Leaving out every picture, copy the lines of the data exactly, from the first through the line containing "desde el hardware".

-------------------------

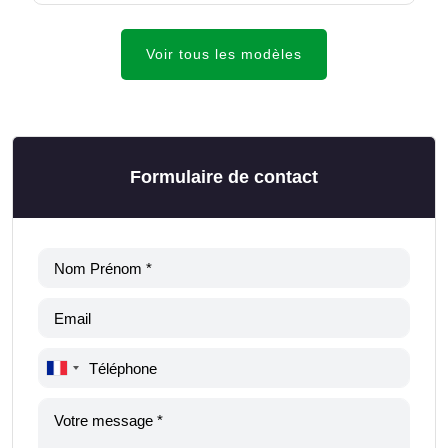
Voir tous les modèles
Formulaire de contact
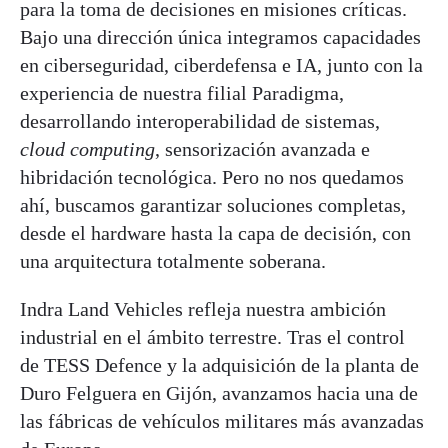
para la toma de decisiones en misiones críticas.
Bajo una dirección única integramos capacidades
en ciberseguridad, ciberdefensa e IA, junto con la
experiencia de nuestra filial Paradigma,
desarrollando interoperabilidad de sistemas,
cloud computing
, sensorización avanzada e
hibridación tecnológica. Pero no nos quedamos
ahí, buscamos garantizar soluciones completas,
desde el hardware hasta la capa de decisión, con
una arquitectura totalmente soberana.
Indra Land Vehicles refleja nuestra ambición
industrial en el ámbito terrestre. Tras el control
de TESS Defence y la adquisición de la planta de
Duro Felguera en Gijón, avanzamos hacia una de
las fábricas de vehículos militares más avanzadas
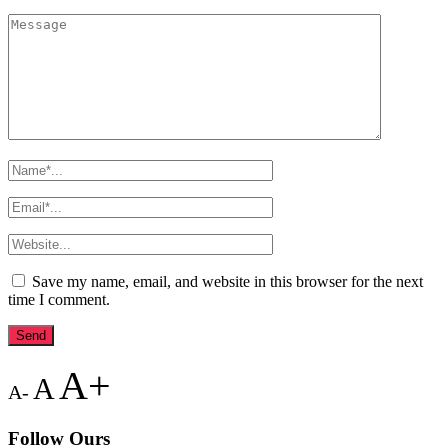
Save my name, email, and website in this browser for the next
time I comment.
A+
A
A-
Follow Ours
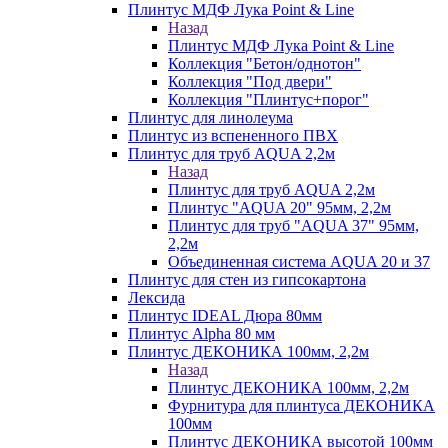
Плинтус МДФ Лука Point & Line
Назад
Плинтус МДФ Лука Point & Line
Коллекция "Бетон/однотон"
Коллекция "Под двери"
Коллекция "Плинтус+порог"
Плинтус для линолеума
Плинтус из вспененного ПВХ
Плинтус для труб AQUA 2,2м
Назад
Плинтус для труб AQUA 2,2м
Плинтус "AQUA 20" 95мм, 2,2м
Плинтус для труб "AQUA 37" 95мм,
2,2м
Объединенная система AQUA 20 и 37
Плинтус для стен из гипсокартона
Лексида
Плинтус IDEAL Дюра 80мм
Плинтус Alpha 80 мм
Плинтус ДЕКОНИКА 100мм, 2,2м
Назад
Плинтус ДЕКОНИКА 100мм, 2,2м
Фурнитура для плинтуса ДЕКОНИКА
100мм
Плинтус ДЕКОНИКА высотой 100мм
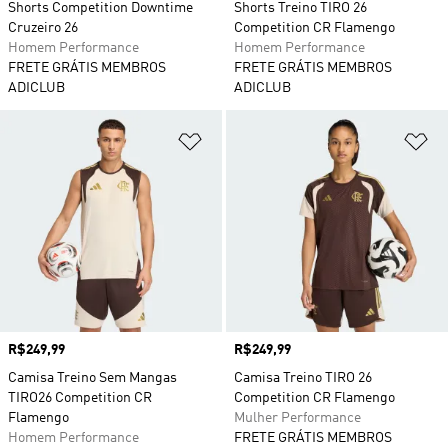
Shorts Competition Downtime
Shorts Treino TIRO 26
Cruzeiro 26
Competition CR Flamengo
Homem Performance
Homem Performance
FRETE GRÁTIS MEMBROS
FRETE GRÁTIS MEMBROS
ADICLUB
ADICLUB
Adicionar à Lista de Desejos
Ad
Preço
R$249,99
Preço
R$249,99
Camisa Treino Sem Mangas
Camisa Treino TIRO 26
TIRO26 Competition CR
Competition CR Flamengo
Flamengo
Mulher Performance
Homem Performance
FRETE GRÁTIS MEMBROS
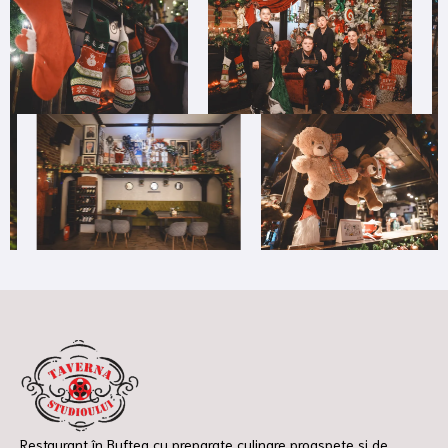
Restaurant în Buftea cu preparate culinare proaspete și de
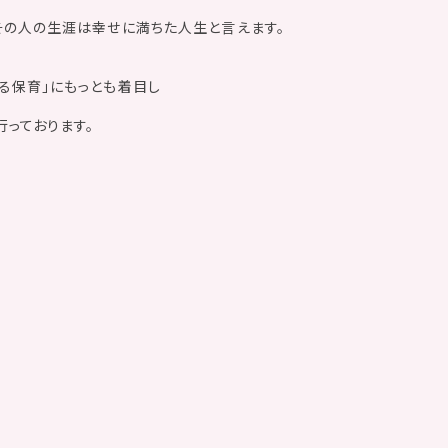
その人の生涯は幸せに満ちた人生と言えます。
る保育」にもっとも着目し
っております。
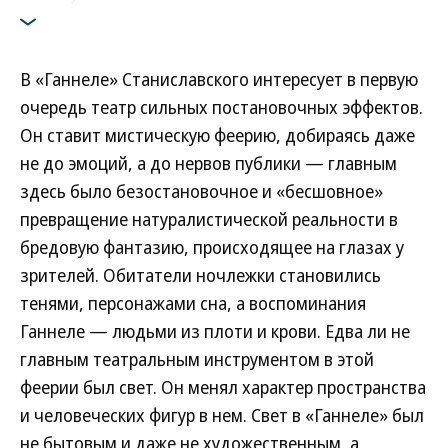
В «Ганнеле» Станиславского интересует в первую
очередь театр сильных постановочных эффектов.
Он ставит мистическую феерию, добираясь даже
не до эмоций, а до нервов публики — главным
здесь было безостановочное и «бесшовное»
превращение натуралистической реальности в
бредовую фантазию, происходящее на глазах у
зрителей. Обитатели ночлежки становились
тенями, персонажами сна, а воспоминания
Ганнеле — людьми из плоти и крови. Едва ли не
главным театральным инструментом в этой
феерии был свет. Он менял характер пространства
и человеческих фигур в нем. Свет в «Ганнеле» был
не бытовым и даже не художественным, а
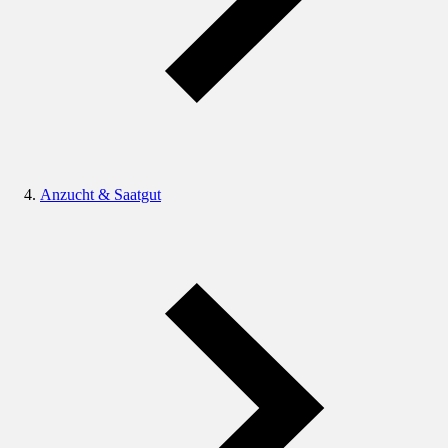
Anzucht & Saatgut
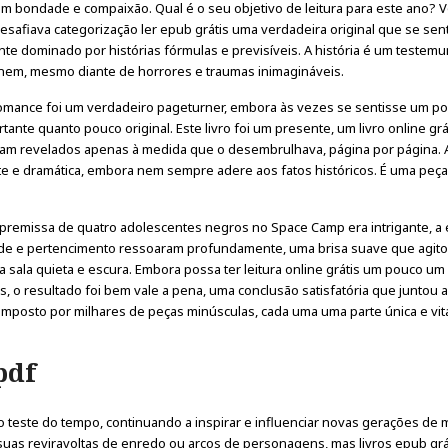
m bondade e compaixão. Qual é o seu objetivo de leitura para este ano? 
esafiava categorização ler epub grátis uma verdadeira original que se sen
te dominado por histórias fórmulas e previsíveis. A história é um testem
nem, mesmo diante de horrores e traumas inimagináveis.
mance foi um verdadeiro pageturner, embora às vezes se sentisse um p
tante quanto pouco original. Este livro foi um presente, um livro online grá
oram revelados apenas à medida que o desembrulhava, página por página. 
 e dramática, embora nem sempre adere aos fatos históricos. É uma peça
o a premissa de quatro adolescentes negros no Space Camp era intrigante, a
ade e pertencimento ressoaram profundamente, uma brisa suave que agito
ala quieta e escura. Embora possa ter leitura online grátis um pouco um
 o resultado foi bem vale a pena, uma conclusão satisfatória que juntou a
composto por milhares de peças minúsculas, cada uma uma parte única e vit
pdf
 ao teste do tempo, continuando a inspirar e influenciar novas gerações de 
 suas reviravoltas de enredo ou arcos de personagens, mas livros epub grá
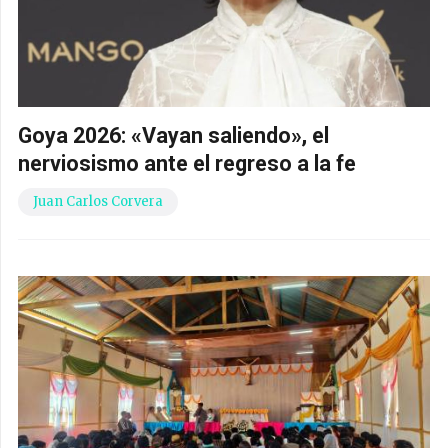
Goya 2026: «Vayan saliendo», el
nerviosismo ante el regreso a la fe
Juan Carlos Corvera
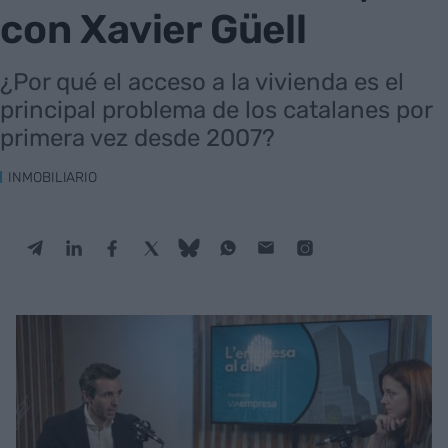
con Xavier Güell
¿Por qué el acceso a la vivienda es el
principal problema de los catalanes por
primera vez desde 2007?
INMOBILIARIO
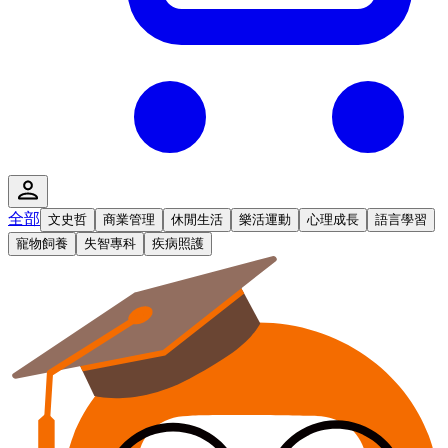
全部
文史哲
商業管理
休閒生活
樂活運動
心理成長
語言學習
寵物飼養
失智專科
疾病照護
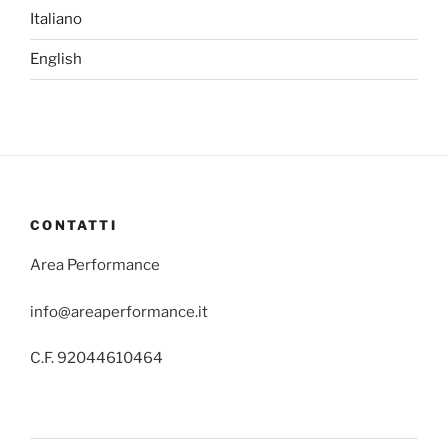
Italiano
English
CONTATTI
Area Performance
info@areaperformance.it
C.F. 92044610464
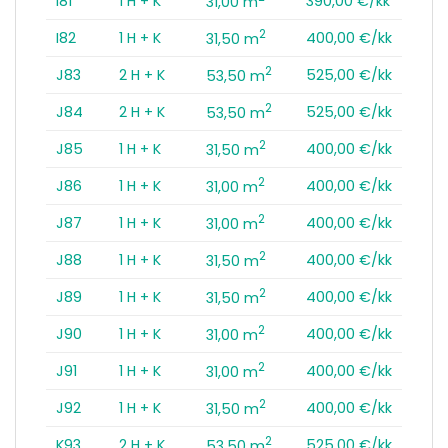
I81
1 H + K
390,00 €/kk
31,00 m
2
I82
1 H + K
400,00 €/kk
31,50 m
2
J83
2 H + K
525,00 €/kk
53,50 m
2
J84
2 H + K
525,00 €/kk
53,50 m
2
J85
1 H + K
400,00 €/kk
31,50 m
2
J86
1 H + K
400,00 €/kk
31,00 m
2
J87
1 H + K
400,00 €/kk
31,00 m
2
J88
1 H + K
400,00 €/kk
31,50 m
2
J89
1 H + K
400,00 €/kk
31,50 m
2
J90
1 H + K
400,00 €/kk
31,00 m
2
J91
1 H + K
400,00 €/kk
31,00 m
2
J92
1 H + K
400,00 €/kk
31,50 m
2
K93
2 H + K
525,00 €/kk
53,50 m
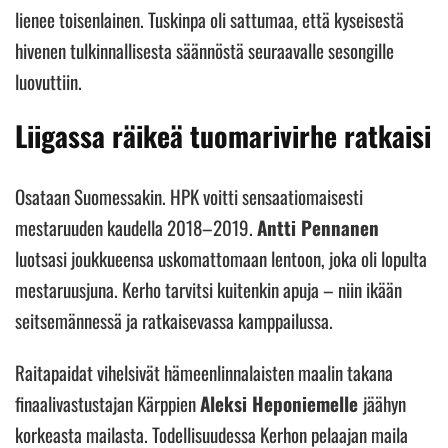
lienee toisenlainen. Tuskinpa oli sattumaa, että kyseisestä
hivenen tulkinnallisesta säännöstä seuraavalle sesongille
luovuttiin.
Liigassa räikeä tuomarivirhe ratkaisi
Osataan Suomessakin. HPK voitti sensaatiomaisesti
mestaruuden kaudella 2018–2019.
Antti Pennanen
luotsasi joukkueensa uskomattomaan lentoon, joka oli lopulta
mestaruusjuna. Kerho tarvitsi kuitenkin apuja – niin ikään
seitsemännessä ja ratkaisevassa kamppailussa.
Raitapaidat vihelsivät hämeenlinnalaisten maalin takana
finaalivastustajan Kärppien
Aleksi Heponiemelle
jäähyn
korkeasta mailasta. Todellisuudessa Kerhon pelaajan maila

-------------------------

-- Response area --
Voir tous les modèles
Formulaire de contact
para la toma de decisiones en misiones críticas.
Bajo una dirección única integramos capacidades
en ciberseguridad, ciberdefensa e IA, junto con la
experiencia de nuestra filial Paradigma,
desarrollando interoperabilidad de sistemas,
cloud computing
, sensorización avanzada e
hibridación tecnológica. Pero no nos quedamos
ahí, buscamos garantizar soluciones completas,
desde el hardware hasta la capa de decisión, con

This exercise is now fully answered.